Still, San Antonio is a model of stability under head coach Gregg Popovich. This franchise has a rich history of salvaging (Rudy Gay), prolonging (LaMarcus Aldridge, DeMar DeRozan) and developing (Derrick White, Bryn Forbes, Dejounte Murray) careers. Sign here, and you’re basically assured of maximizing your impact on winning—as long as you’ve gotten over yourself.
The Spurs abhor flash but they never stop winning, and their culture is second to none.
6. Utah Jazz
Practical Cap Space: $16.8 million
Unlike the Spurs, Utah feels like it’s only a piece or two away from becoming a true contender. And because the Jazz share many of San Antonio’s laudable qualities—a respected coach (Quin Snyder), an emphasis on staying competitive, and a team-first approach—that distinction earns the Jazz a higher spot.
If you’re a free agent and can choose between San Antonio and Utah, you’re going with the latter if a realistic title pursuit is among your priorities.

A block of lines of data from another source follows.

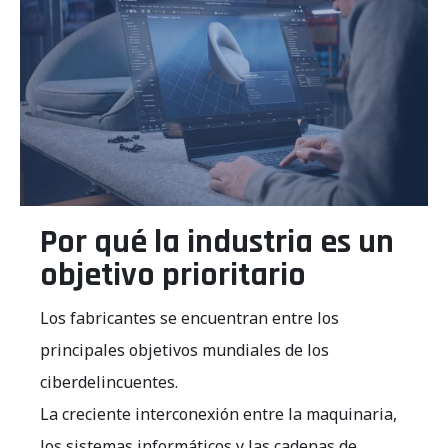
Por qué la industria es un
objetivo prioritario
Los fabricantes se encuentran entre los
principales objetivos mundiales de los
ciberdelincuentes.
La creciente interconexión entre la maquinaria,
los sistemas informáticos y las cadenas de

Donovan Mitchell needs a secondary creator to juice Utah’s offense, and it doesn’t really matter what position that help occupies. Everything’s malleable on the Jazz’s roster outside of Mitchell and Rudy Gobert in the middle. Gobert, by the way, is the perfect mistake-eraser for free agents who might not have the best reputations on D.
Ultimately, the Jazz feel more like a team that’s aiming for greatness, while the Spurs have perfected “pretty good.” Ambitious free agents might prefer the former.